Las esquiadas no son muy largas, ya que apenas hay
desniveles que superen los 1.000m, pero el paisaje
es sobrecogedor. Subir a la puntiaguda cumbre del
Geitgaljartinden y desde allí dejar volar la vista hacia
un horizonte sin montañas en el que tan sólo se abre
el océano puede ser uno de los momentos más “intensos”
en la vida de un esquiador.
Más cumbres: Torskmannen (755m) y su directo descenso
hasta el mar, el popular Smatindan (701m) o el
remoto Runfjellet (803m), con su pala final.
Svolvaer, su capital, tiene una hospitalidad y tranquilidad
que el invierno acrecienta. Una bahía salpicada de casas de colores, barcos y vida en el interior de las casas.
Desde B ø do, el centro administrativo de la zona,
también es posible alguna buena esquiada. El Mj
ønestind (1.058m) es la mas cercana a la ciudad.
Una cumbre familiar que los fines de semana se convierte
en una auténtica fiesta.
En estas latitudes ya se respira el Ártico: inviernos
de nueve meses y temperaturas bajo cero durante
prácticamente todo el año. Aquí la nieve polvo está
asegurada pero el frío puede trastocar algunas salidas.

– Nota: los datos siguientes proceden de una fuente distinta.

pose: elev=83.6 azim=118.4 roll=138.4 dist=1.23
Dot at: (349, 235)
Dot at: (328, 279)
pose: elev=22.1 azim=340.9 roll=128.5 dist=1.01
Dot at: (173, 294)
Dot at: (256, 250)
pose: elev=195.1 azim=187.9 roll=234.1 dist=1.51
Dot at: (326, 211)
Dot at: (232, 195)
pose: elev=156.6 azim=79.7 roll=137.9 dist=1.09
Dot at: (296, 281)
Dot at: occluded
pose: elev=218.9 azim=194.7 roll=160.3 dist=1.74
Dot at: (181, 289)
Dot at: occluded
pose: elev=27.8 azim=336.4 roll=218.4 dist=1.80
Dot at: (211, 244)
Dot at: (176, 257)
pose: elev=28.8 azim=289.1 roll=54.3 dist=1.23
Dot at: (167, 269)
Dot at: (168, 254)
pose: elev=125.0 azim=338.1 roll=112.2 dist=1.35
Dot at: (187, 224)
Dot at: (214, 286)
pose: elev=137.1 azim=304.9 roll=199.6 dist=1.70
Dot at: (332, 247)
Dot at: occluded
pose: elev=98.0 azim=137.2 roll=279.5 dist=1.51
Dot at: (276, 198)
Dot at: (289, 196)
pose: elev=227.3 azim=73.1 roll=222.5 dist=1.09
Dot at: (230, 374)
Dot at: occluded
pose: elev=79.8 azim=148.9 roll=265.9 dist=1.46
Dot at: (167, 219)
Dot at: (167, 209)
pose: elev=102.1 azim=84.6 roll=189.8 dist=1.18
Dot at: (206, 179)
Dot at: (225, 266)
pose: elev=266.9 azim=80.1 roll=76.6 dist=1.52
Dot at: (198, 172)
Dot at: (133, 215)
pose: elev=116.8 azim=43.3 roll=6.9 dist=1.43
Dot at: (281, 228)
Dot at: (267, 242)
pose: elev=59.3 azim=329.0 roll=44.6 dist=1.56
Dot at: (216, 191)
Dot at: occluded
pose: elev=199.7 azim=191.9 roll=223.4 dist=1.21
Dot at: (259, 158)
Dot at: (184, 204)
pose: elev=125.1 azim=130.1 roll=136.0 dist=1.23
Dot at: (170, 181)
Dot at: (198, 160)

Temperaturas de -20ºC son normales. La mejor
época va de finales de marzo a finales de abril.
Su base de operaciones es Troms ø, una pequeña
ciudad con una biblioteca enorme y uno de los aeropuertos
más al norte del continente.
La cumbre clásica entre los freeriders de fin de semana
partiendo de la ciudad es el Tromsdaltiden
(1.238m). Una soberbia esquiada de 1.000 metros de
desnivel con muchas posibilidades. Se accede desde
Troms ø en apenas 20 kilómetros a través del valle
de Tromsdalen.
Pero si hay una zona con magia al norte de Noruega
esa es la península de Lyngen. Una isla alargada y
trazada de norte a sur unida al continente por un pequeñísimo
istmo de tierra.
Aquí las posibilidades se multiplican exponencialmente.
Desniveles pronunciados y considerables hacen
las delicias de cualquier amante del esquí.
El Daltinden (1.52 m) dibuja un recorrido imaginado
y soñado por cualquier esquiador: casi 1.200 metros
de descenso ininterrumpido sobre una pendiente de
libro con nieve polvo asegurada en su vertiente norte.
Es tal la calidad de este “antro” de perdición para
esquiadores que subimos en el mismo día dos veces
su pala cimera.
Un mapa nos ayudará a buscar docenas de posibilidades
en los recovecos de su geografía: el Jiehkkevarri
(1.834m), su punto más alto, que exige un nivel
técnico alto y un desnivel abultado para ascender a
su cumbre. El Storgalten (1.219m), faro natural del
norte de la isla, espectacular y muy venteado, y que
presenta un desnivel directo hasta el mar. Y más cimas:
Tafeltind (1.395m), Istinden (1.495m) y su brutal
descenso directo hasta la playa, o Kavringtinden
(1.289m).
Son sólo algunas pistas. ¡Queda tanto por explorar!
Noruega tiene más de 2.500km de norte a sur. Y toda
su geografía parece haber sido creada para esquiar.
Hace cuatro años compartíamos una cálida conversación
con Arne despues de bajar del Rundfjellet, en
Lofoten. Un maravilloso día de esquí, de nubes, de
nieve polvo. Al llegar abajo y despedirse, con el coche
repleto de esquís y botas, bajo la ventanilla y nos dijo:
“recordad que la esencia del esquí no es otra que
“ser” nieve; quien lo consigue , flota en la nieve polvo
más que el resto”.
Noruega es única. Y su nieve también.